2017 June - Communication – the key to good outcomes

The Veterinary practitioners code of professional conduct (Code) sets out the basic principles of professional conduct including, informed consent, confidentiality and management of records. The key to meeting these standards is communication.

A veterinarian taking on management of a patient must ensure he or she meets the requirements of the Code. Open, clear and well documented communication with the person responsible for the care of the patient and other colleagues involved in managing the patient will go a long way to ensure the best outcome for the patient and a satisfied client.

A recurring theme in calls and complaints to the Board is a breakdown in communication. This is more likely to occur when multiple veterinarians and/or multiple veterinary practices are involved in case management and especially when communicating with multiple people responsible for the care of your patient. There is a need for extra care and clarity when communicating with new clients who are less likely to be aware of your usual practice policies and procedures.
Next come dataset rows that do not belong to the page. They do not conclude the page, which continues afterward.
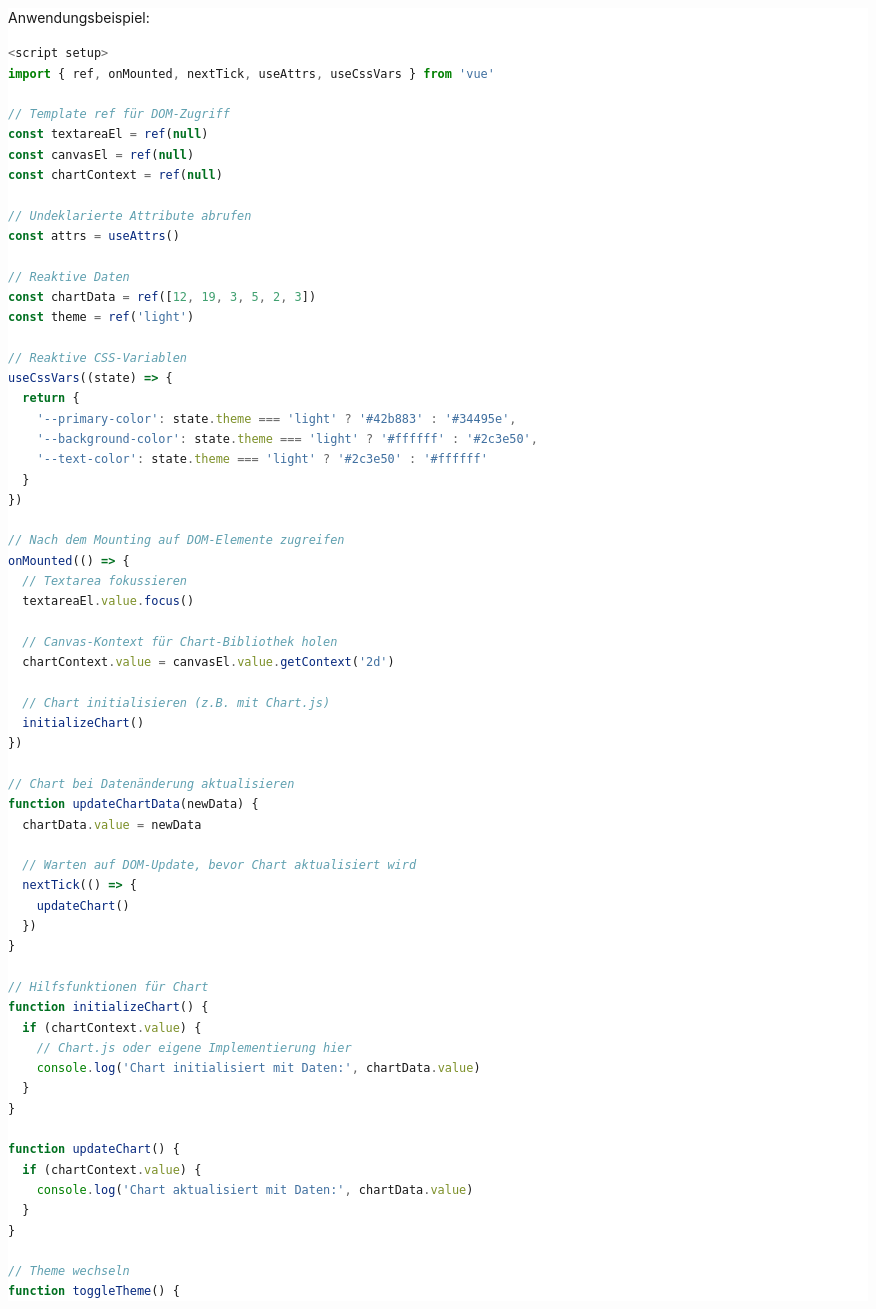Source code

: Anwendungsbeispiel:
```javascript
<script setup>
import { ref, onMounted, nextTick, useAttrs, useCssVars } from 'vue'

// Template ref für DOM-Zugriff
const textareaEl = ref(null)
const canvasEl = ref(null)
const chartContext = ref(null)

// Undeklarierte Attribute abrufen
const attrs = useAttrs()

// Reaktive Daten
const chartData = ref([12, 19, 3, 5, 2, 3])
const theme = ref('light')

// Reaktive CSS-Variablen
useCssVars((state) => {
  return {
    '--primary-color': state.theme === 'light' ? '#42b883' : '#34495e',
    '--background-color': state.theme === 'light' ? '#ffffff' : '#2c3e50',
    '--text-color': state.theme === 'light' ? '#2c3e50' : '#ffffff'
  }
})

// Nach dem Mounting auf DOM-Elemente zugreifen
onMounted(() => {
  // Textarea fokussieren
  textareaEl.value.focus()
  
  // Canvas-Kontext für Chart-Bibliothek holen
  chartContext.value = canvasEl.value.getContext('2d')
  
  // Chart initialisieren (z.B. mit Chart.js)
  initializeChart()
})

// Chart bei Datenänderung aktualisieren
function updateChartData(newData) {
  chartData.value = newData
  
  // Warten auf DOM-Update, bevor Chart aktualisiert wird
  nextTick(() => {
    updateChart()
  })
}

// Hilfsfunktionen für Chart
function initializeChart() {
  if (chartContext.value) {
    // Chart.js oder eigene Implementierung hier
    console.log('Chart initialisiert mit Daten:', chartData.value)
  }
}

function updateChart() {
  if (chartContext.value) {
    console.log('Chart aktualisiert mit Daten:', chartData.value)
  }
}

// Theme wechseln
function toggleTheme() {
```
Under the Code, a veterinary practitioner must, where it is practicable to do so, obtain the informed consent of the person responsible for the care of an animal before providing veterinary services to the animal (clause 7). Although not required by the legislation, the Board strongly recommends the use of written treatment consent forms. It is important to ensure the person responsible for care of your patient is updated regularly about hospitalised cases and the consent is obtained where practicable for any new veterinary services.

Informed consent should also be considered with clause 16 of the Code.  Where it is practicable to do so, a veterinarian must inform the person responsible for the care of the animal of the likely extent and outcome of veterinary services and provide an estimated cost of those services.

Animals regularly need to be transferred to the care of other veterinarians and we have an obligation under the Code to utilise the skills of colleagues where appropriate. This can occur in multi-vet practices at the changeover of a shift, due to rostered days off or holidays. Patients are increasingly transferred to emergency centres for overnight care.

Under the Code (clause 15), a veterinary practitioner must ensure that a detailed record of any consultation, procedure or treatment is made as soon as is practicable. The record must be in sufficient detail to enable another veterinary practitioner to continue the treatment of the animal. In addition, a verbal handover of patients to the veterinary practitioner taking over care can be of great assistance in ensuring continuity of care. The person responsible for the animal should be kept informed of who is caring for their animal.

The Board recommends superintendents have in place clear guidelines to ensure their practice meets the requirements of the Code.  More importantly, guidelines help to provide optimal care for patients and ensure clients are well informed about the likely extent and outcome of the veterinary services.  They can also ensure clients are provided with an estimate of the costs of these services.

Contemporaneous documentation of all communication with colleagues and the person responsible for the care of the animal is extremely useful if complaints ever arise.

A further useful summary of the risks associated with clients seeing multiple veterinarians is available from Guild Insurance.